Reiche et al. (1979) J. Phys. Chem. 83:2248, studied the photoreduction of Cu(II) at TIO.sub.2. They observed the full reduction of Cu(II) to copper metal in aqueous solutions containing either acetate or no organic. Bideau et al. (1990) Chem. Eng. Comm. 93:167, studied the kinetics of the oxidation of formate in the presence of Cu(II) ions. They observed the formation of a red Cu-TiO.sub.2 species when solutions containing Cu(II) and formate were illuminated in the presence of TiO.sub.2. Morishita (1992) Chem. Lett. 10:1979, studied the photodeposition of copper onto TiO.sub.2 in aqueous solutions containing ethylenediaminetetraacetic acid (EDTA) or triethanolamine (TEA) at pH 5-13. Morishita observed that copper was reduced to either Cu (reddish black TiO.sub.2) or Cu.sub.2 O (black yellow), depending upon the solution conditions.
Cooper et al. (1990) Elucidation of Protocatalytic Purification Processes for the Removal of Trichloroethylene and Metal Ions from Water at Superfund Sites, USEPA Final Report No. 68D80059, studied the effect of metals in solution on the photocatalytic decomposition of trichloroethylene (TCE) under aerobic conditions. They found that the rate of TCE oxidation was dependent upon the type of metal present, its concentration, and the concentration of the organic. For example, in aqueous solutions containing 100 ppm TCE, Cu(II) concentrations of 10 ppm inhibited TCE destruction, but at a Cu(II) concentration of 1 ppm, TCE oxidation was not inhibited; in solutions containing 10 ppm TCE, 1 ppm Cu(II) was enough to slow the oxidation rate of TCE.

WORK INSTRUCTIONS
A) In the passage on copper ions in titanium dioxide photocatalysis, what Cu(II) concentration inhibited TCE destruction in aqueous solutions containing 100 ppm TCE?
B) Write a continuation of the passage on copper ions in titanium dioxide photocatalysis, picking up after its final sentence.
The lines have nothing to do with the passage.

Document understanding data
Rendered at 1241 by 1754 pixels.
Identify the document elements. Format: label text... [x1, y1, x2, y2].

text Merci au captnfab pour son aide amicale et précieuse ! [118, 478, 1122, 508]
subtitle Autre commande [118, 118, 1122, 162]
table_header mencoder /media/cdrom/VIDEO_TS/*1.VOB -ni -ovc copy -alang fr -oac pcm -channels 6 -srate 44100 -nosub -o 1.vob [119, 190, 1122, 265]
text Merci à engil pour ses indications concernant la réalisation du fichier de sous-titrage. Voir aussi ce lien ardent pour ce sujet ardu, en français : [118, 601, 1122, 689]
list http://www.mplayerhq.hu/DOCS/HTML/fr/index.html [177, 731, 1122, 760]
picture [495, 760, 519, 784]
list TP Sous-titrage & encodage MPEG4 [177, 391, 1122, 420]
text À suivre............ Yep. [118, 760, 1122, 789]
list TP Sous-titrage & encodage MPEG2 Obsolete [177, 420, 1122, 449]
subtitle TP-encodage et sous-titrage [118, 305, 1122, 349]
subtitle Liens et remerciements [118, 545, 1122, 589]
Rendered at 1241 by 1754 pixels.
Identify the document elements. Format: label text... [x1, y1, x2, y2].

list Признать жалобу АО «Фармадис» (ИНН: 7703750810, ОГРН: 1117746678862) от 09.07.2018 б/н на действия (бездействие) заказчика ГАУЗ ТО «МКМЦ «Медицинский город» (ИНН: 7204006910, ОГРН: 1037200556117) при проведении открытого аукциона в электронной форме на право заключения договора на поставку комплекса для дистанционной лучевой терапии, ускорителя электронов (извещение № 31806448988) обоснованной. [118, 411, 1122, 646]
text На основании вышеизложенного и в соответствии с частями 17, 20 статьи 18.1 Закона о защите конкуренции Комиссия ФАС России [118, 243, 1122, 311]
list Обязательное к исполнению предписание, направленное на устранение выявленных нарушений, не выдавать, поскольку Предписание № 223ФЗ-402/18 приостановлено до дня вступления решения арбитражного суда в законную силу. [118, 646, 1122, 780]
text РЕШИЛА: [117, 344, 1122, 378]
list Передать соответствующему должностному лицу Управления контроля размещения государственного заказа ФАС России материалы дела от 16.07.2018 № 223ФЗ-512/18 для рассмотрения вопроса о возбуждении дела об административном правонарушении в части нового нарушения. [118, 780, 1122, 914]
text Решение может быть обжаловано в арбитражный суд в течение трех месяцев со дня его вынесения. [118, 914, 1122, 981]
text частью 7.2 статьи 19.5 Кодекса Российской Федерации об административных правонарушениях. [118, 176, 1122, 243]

EXPECTED RESULTS
A) A Cu(II) concentration of 10 ppm inhibited TCE destruction.

B)
Nothing in the prior art discloses or suggests the removal of metal ions from solution using the reversible photoreductive process in combination with the resolubilization of the metal and regeneration of the photocatalyst as in the present invention. Cooper et al. (U.S. Pat. No. 5,174,877) describe a process for photochemical degradation of aqueous organic impurities using a variety of metallic containing catalysts, including TiO.sub.2. Cooper uses a cross flow filter for separating the fluid from the catalyst after the decomposition reaction is ended. Copper et al. (U.S. Pat. No. 5,118,422) describes an ultraviolet driven photocatalytic post-treatment technique for the purification of waste water distillates. Neither the Cooper patent discloses or suggests the cyclic process of the present invention, whereby separation of the catalyst and concentration of the metal ion is achieved by separation and oxidation. Bard et al. (U.S. Pat. No. 4,264,421) is directed towards the photodeposition of a variety of metals on TiO.sub.2 powder as a means of removing dilute concentrations of such metals from aqueous effluent. In contrast to the present invention, Bard does not attempt to reoxidize the metal and recover the TiO.sub.2 catalyst.